Cooling holes may be formed in the airfoil and may provide for fluid communication of the purge/cooling medium out of the cooling circuit and onto or across the outer surface of the airfoil, thus providing film cooling to the outer surface. The cooling holes generally extend through the outer surface and the inner surface of the cavity. In particular configurations, the cooling holes also extend through the thermal barrier coating.
The cooling holes are often drilled or machined into the high alloy metal of the airfoil at precise locations and in precise geometries after casting to optimize the cooling media flow over the airfoil. In particular instances, at least some of the cooling holes are drilled into the airfoil at various angles. For example, the cooling holes may be angled with respect to the outer surface of the airfoil, the inner surface of the cavity, the purge medium flow direction and/or with respect to a radial plane that extends perpendicularly to an axial plane of the airfoil.
Various processes are known for forming the cooling holes. For example, a liquid-jet guided laser may be used to create the cooling holes through the airfoil with a reduced risk of chipping the thermal barrier coating. The cooling hole forms in a generally conical fashion as the laser beam ablates the airfoil material. As a result, the laser beam will initially penetrate the inner wall of the cavity before the cooling hole is fully formed.
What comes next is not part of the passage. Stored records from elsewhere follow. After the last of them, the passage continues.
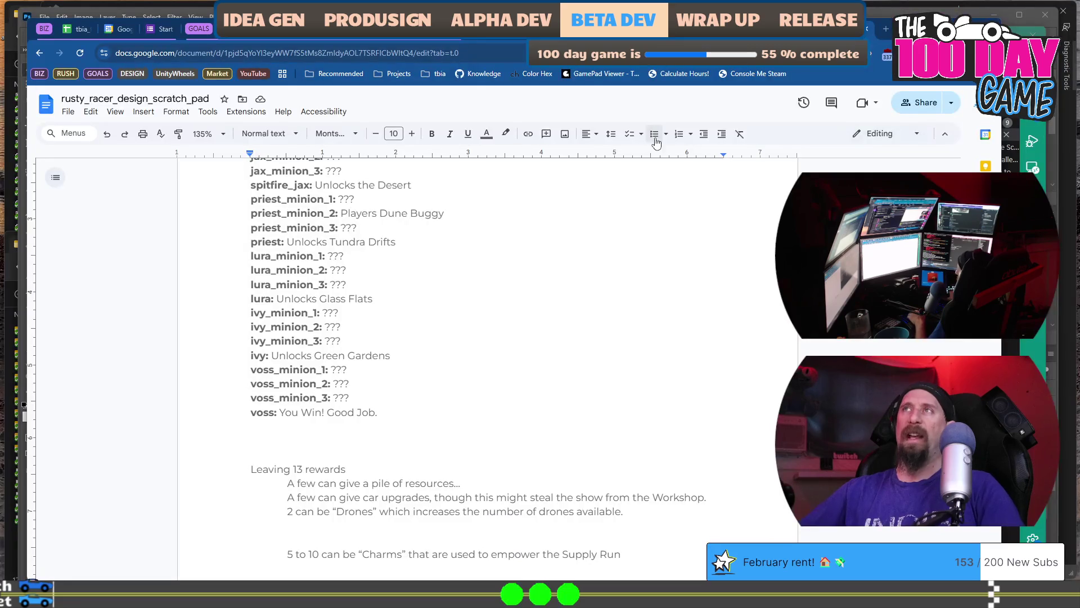
{"action": "key", "text": "alt+Tab"}
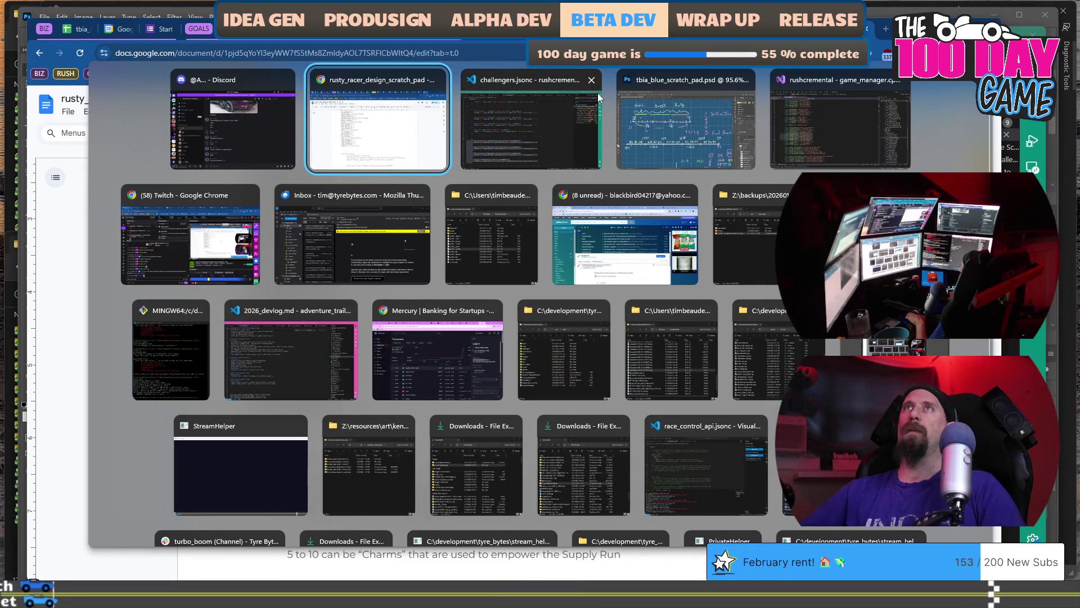
{"action": "left_click", "coordinate": [600, 97]}
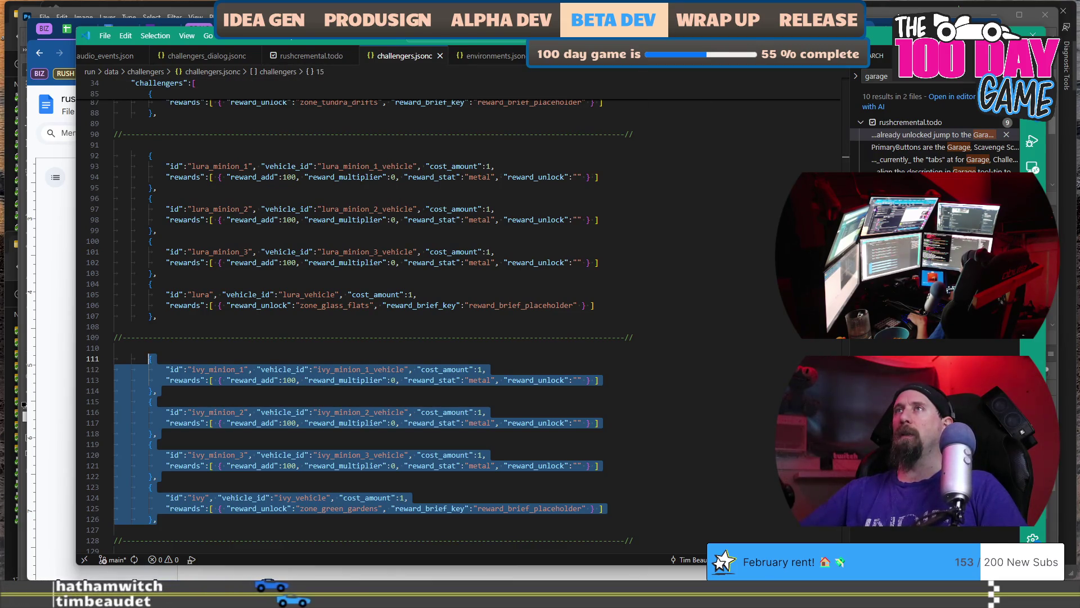
{"action": "key", "text": "alt+Tab"}
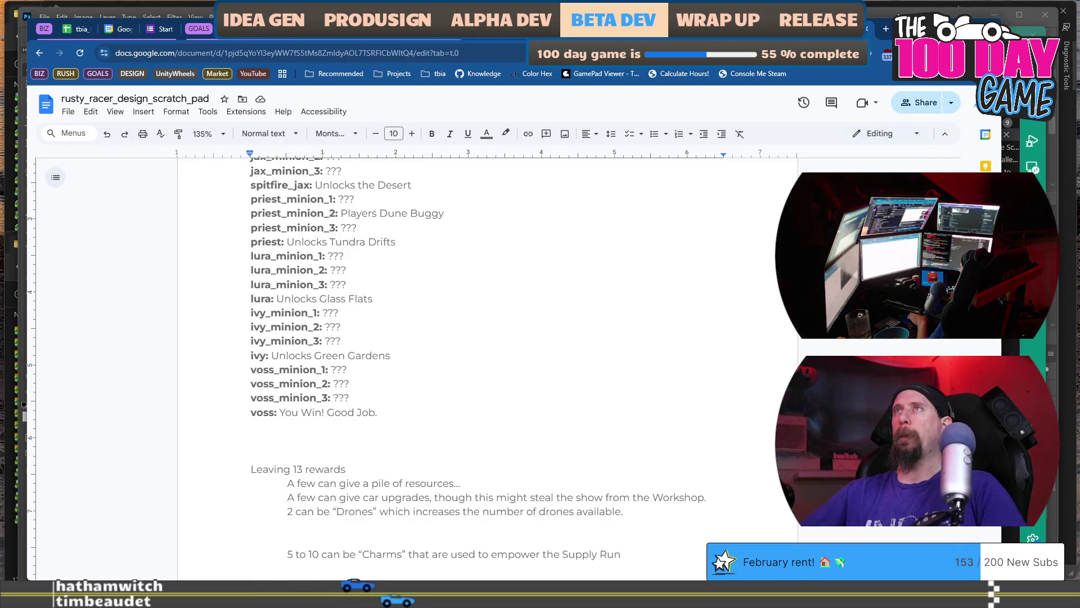
{"action": "key", "text": "alt+Tab"}
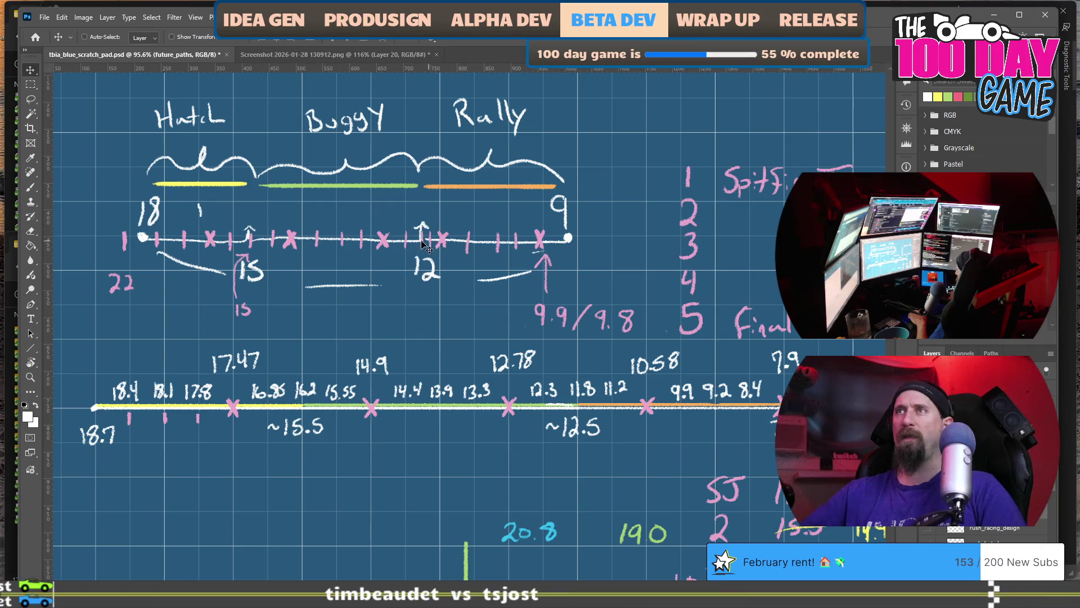
{"action": "key", "text": "alt+Tab"}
A purge medium may be used to flush or purge the cavity of grit or other by-products which may form therein during the cutting process.
Because the cooling holes are generally angled or oriented such that a centerline of the cooling hole forms an obtuse angle with respect to the purge medium flow direction, the purge medium will flow or back-flow into the partially formed cooling hole around the laser beam, thus displacing the fluid column and preventing a properly formed cooling hole. As a result, the airfoil may require additional machining or may be scrapped, thus increasing time and/or costs to manufacture the airfoil. Therefore an improved system and method for manufacturing an airfoil, particularly for cutting or forming cooling holes within the airfoil would be useful.